Document excerpt ▸
Expert Interview with Jim Koch on Managing Outcomes
Americans spend too much time focusing on investing, and not enough time understanding or planning for living expenses in retirement, says Jim Koch, principal and founder of Koch Capital Management LLC.
“It’s actually quite sad to me that so much time and energy is spent on looking for that home-run stock versus determining all the pitfalls beyond just investing that can trip you up in retirement,” he says.
In his opinion, Jim says retirement-oriented investors should be managing outcomes, not just returns. Here, the blogger behind Retirement Assist, a site devoted to investing, retirement, and technology, offers more of his insight on what we can all do to prepare for retirement more effectively. Read on:
Tell us about Koch Capital Management…what services do you offer? Who should be using them?
Koch Capital provides investment management and retirement planning services to individuals and other advisors. We specialize in building and administering retirement-oriented portfolios for not only individual clients but also advisors seeking specialized retirement solutions for their clients. We also advise on retirement planning strategies and how to implement them.
What is a managed portfolio? How do they work?
This Investopedia webpage sums it up best. With a managed portfolio, or managed account, the investment advisor is managing the entire portfolio on behalf of the account owner to deliver a customized portfolio solution tailored for that client’s unique financial needs. The investment advisor is usually granted discretionary trading authority by the client to buy and sell securities, like individual stocks, mutual funds, ETFs, etc., within the account.
What are the advantages to investors of using a managed portfolio?

Information shown ▸
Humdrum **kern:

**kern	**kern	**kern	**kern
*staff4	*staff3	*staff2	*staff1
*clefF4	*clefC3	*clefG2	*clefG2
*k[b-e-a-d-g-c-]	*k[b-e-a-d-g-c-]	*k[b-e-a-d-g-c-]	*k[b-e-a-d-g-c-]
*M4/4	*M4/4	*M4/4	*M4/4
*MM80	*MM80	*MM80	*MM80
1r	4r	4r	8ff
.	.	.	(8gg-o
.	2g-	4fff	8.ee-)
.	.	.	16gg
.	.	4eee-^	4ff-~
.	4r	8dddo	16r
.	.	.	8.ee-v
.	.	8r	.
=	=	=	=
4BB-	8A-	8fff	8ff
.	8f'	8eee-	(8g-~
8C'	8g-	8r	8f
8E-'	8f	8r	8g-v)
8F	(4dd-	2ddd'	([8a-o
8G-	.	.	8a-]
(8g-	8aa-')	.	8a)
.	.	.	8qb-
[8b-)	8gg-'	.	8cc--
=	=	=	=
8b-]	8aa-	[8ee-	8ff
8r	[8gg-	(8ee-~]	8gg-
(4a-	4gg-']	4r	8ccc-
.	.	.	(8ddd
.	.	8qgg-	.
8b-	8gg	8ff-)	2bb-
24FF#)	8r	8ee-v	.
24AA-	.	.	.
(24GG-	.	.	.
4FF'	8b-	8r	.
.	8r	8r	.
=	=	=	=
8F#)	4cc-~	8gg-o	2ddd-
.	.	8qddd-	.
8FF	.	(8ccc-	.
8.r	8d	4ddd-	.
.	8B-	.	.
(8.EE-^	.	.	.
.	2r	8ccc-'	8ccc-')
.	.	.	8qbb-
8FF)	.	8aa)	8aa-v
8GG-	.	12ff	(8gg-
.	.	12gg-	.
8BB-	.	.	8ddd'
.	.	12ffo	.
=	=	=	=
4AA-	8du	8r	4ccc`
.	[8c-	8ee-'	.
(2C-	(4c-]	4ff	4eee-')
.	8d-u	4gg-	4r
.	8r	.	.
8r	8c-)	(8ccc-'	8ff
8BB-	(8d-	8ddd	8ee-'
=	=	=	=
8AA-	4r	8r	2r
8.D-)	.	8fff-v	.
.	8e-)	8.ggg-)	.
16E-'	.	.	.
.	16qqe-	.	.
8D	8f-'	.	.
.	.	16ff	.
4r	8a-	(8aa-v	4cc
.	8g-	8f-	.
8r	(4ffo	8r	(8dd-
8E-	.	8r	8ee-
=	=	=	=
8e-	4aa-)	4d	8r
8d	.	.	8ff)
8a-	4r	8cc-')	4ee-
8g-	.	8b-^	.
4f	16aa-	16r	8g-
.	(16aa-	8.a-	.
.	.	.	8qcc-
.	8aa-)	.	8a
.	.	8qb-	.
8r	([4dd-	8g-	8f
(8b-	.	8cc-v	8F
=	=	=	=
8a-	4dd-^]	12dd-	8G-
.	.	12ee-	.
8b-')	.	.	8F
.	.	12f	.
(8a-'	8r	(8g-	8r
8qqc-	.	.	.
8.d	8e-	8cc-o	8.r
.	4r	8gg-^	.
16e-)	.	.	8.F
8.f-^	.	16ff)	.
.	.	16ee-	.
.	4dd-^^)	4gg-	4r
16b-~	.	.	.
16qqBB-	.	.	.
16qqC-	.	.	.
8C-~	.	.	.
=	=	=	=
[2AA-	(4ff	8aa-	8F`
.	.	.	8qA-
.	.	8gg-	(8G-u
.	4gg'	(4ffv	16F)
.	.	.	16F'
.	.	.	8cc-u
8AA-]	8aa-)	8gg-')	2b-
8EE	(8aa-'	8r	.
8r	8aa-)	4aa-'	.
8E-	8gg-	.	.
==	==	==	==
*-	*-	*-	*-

Task objective ▸ From the Jim Koch interview, list the kinds of securities given as examples of what an investment advisor may buy and sell within a managed account.

Answer to this problem ▸ Individual stocks, mutual funds, ETFs